Bug #15362
Updated by alanwu (Alan Wu) almost 6 years ago
Hello! I have a patch that fixes Bug #14561. It's not a platform specific issue but it affects the default build configuration for MacOS and is causing segfaults on 2.5.x. I've put the test for this in a separate patch because I'm not sure if we want to have a 5 second test that only matters for non-default build configs and doesn't catch things reliably on Linux. I tested this on both trunk and ruby_2_5, on MacOS and on Linux, on various build configs. Please let me know if anything in my understanding is wrong. I've pasted my commit message below. ---- Fibers save execution contextes, and execution contexts include a native stack pointer. It may happen that a Fiber outlive the native thread it executed on.
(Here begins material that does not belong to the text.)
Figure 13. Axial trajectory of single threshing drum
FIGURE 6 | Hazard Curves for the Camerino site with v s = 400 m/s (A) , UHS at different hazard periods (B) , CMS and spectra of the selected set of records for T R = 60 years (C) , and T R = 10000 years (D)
Consider the following code adapted from Bug #14561: ```ruby enum = Enumerator.new { |y| y << 1 } thread = Thread.new { enum.peek } # fiber constructed inside the # block and saved inside `enum` thread.join sleep 5 # thread finishes and thread cache wait time runs out. # Native thread exits, possibly freeing its stack. GC.start # segfault because GC tires to mark the dangling stack pointer # inside `enum`'s fiber ``` The problem is masked by FIBER_USE_COROUTINE and FIBER_USE_NATIVE, as those implementations already do what this commit does. Generally on Linux systems, FIBER_USE_NATIVE is 1 even when one uses `./configure --disable-fiber-coroutine`, since most Linux systems have getcontext() and setcontext() which turns on FIBER_USE_NATIVE. (compile with `make DEFS="-DFIBER_USE_NATIVE=0" to explicitly disable it) Furthermore, when both FIBER_USE_COROUTINE and FIBER_USE_NATIVE are off, and the GC reads from the stack of a dead native thread, MRI does not segfault on Linux. This is probably due to libpthread not marking the page where the dead stack lives as unreadable. Nevertheless, this use-after-free is visible through Valgrind. On ruby_2_5, this is an acute problem, since it doesn't have FIBER_USE_COROUTINE. Thread cache is also unavailable for 2.5.x, triggering this issue more often. (thread cache gives this bug a grace period since it makes native threads wait a little before exiting) This issue is very visible on MacOS on 2.5.x since libpthread marks the dead stack as unreadable, consistently turning this use-after-free into a segfault. Fixes Bug #14561 * cont.c: Set saved_ec.machine.stack_end to NULL when switching away from a fiber to keep the GC marking it. `saved_ec` gets rehydrated with a stack pointer if/when the fiber runs again.